Comment by halJordan
11 hours ago
It always goes back to Orwell doesn't it? When you lose words, you lose the ability to express concepts and you lose the ability to think about that concept beyond vague intuition.
For instance, it's a well established right to make parody. Parody and humor are recognized as sometimes the only way to offer commentary on a subject. It's so important itself a well known litmus test, where if a comedian cant do standup about it, it's gone too far.
So how does that tie in? Try and use any of these tools to make a parody about Trump blowing Bubba . It wont let you do it out of concern for libel and for because gay sex is distasteful. Try and make content about Epstein's island. It wont do it because it thinks you're making csam. We're living in exactly the time these tools are most needed.
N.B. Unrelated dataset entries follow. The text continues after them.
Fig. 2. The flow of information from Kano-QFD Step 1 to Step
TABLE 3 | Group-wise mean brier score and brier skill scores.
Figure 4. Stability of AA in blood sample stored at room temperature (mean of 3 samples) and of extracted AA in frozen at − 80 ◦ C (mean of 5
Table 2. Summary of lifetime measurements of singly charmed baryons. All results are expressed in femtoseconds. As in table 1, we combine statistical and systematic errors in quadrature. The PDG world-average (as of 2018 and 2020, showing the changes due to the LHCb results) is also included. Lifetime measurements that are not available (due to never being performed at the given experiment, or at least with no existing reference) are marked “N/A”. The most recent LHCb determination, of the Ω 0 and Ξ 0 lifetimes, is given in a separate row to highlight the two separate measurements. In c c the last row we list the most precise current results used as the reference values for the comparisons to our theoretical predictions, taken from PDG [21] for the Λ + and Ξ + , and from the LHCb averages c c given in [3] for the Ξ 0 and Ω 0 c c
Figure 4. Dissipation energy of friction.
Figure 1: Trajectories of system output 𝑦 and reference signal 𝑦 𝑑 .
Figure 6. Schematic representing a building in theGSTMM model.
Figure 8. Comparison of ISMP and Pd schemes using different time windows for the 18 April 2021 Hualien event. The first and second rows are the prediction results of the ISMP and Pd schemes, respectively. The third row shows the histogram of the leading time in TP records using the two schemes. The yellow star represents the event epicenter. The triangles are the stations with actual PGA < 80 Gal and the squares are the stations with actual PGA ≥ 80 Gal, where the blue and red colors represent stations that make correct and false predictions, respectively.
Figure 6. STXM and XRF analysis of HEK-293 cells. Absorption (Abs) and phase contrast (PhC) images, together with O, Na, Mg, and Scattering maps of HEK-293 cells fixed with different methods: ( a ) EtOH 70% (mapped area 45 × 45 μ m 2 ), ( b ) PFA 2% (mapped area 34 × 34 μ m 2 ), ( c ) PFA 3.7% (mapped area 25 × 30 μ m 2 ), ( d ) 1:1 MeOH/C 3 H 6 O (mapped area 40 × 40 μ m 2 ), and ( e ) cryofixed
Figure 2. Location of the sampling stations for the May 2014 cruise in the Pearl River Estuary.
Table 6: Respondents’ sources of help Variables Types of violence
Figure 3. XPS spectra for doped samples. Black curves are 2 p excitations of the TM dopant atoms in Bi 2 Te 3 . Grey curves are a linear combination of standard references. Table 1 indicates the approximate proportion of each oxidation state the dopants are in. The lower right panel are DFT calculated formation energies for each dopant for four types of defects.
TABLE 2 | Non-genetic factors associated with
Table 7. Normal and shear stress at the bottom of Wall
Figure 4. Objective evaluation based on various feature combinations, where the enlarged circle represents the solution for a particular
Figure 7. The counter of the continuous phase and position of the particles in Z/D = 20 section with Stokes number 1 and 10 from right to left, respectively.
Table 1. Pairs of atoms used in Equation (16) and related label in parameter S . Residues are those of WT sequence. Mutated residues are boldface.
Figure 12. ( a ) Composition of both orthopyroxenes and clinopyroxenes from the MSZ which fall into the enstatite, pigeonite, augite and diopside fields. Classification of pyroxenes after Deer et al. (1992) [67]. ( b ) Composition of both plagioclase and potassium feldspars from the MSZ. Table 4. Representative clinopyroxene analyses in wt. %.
>So how does that tie in? Try and use any of these tools to make a parody about Trump blowing Bubba . It wont let you do it out of concern for libel and for because gay sex is distasteful. Try and make content about Epstein's island. It wont do it because it thinks you're making csam. We're living in exactly the time these tools are most needed.
You don't need an LLM to accomplish this task. Offloading it to an LLM is apart of the problem because it can be reasonable accepted that it is well within the bounds of human creativity, see for example SNL last night, that human beings are very capable of accomplishing this task and can do so outside of technology, which means that there is less chance for oversight, tracking, and attribution.
The offloading of key human tasks to LLMs or gen AI increases the boundaries for governments or 3rd party entities to have insight into protected speech regardless of if the monitoring is happening at the level where the LLM is running. This is why offloading this type of speech to LLMs is just dumb. Going through the process of trying to write satire on a piece of paper and then communicating it has none of those same risks. Trying to enforce that development into a medium where there is always going to be more surveillance carries its own risks when it comes to monitoring and suppressing speech.
>When you lose words, you lose the ability to express concepts and you lose the ability to think about that concept beyond vague intuition.
Using LLMs does this very thing inherently, one is offloading the entire creative process to a machine which does more to atrophy creativity than if the machine will respond to the prompt. You are going to the machine because you are unable or unwilling to do the creative work in the first place.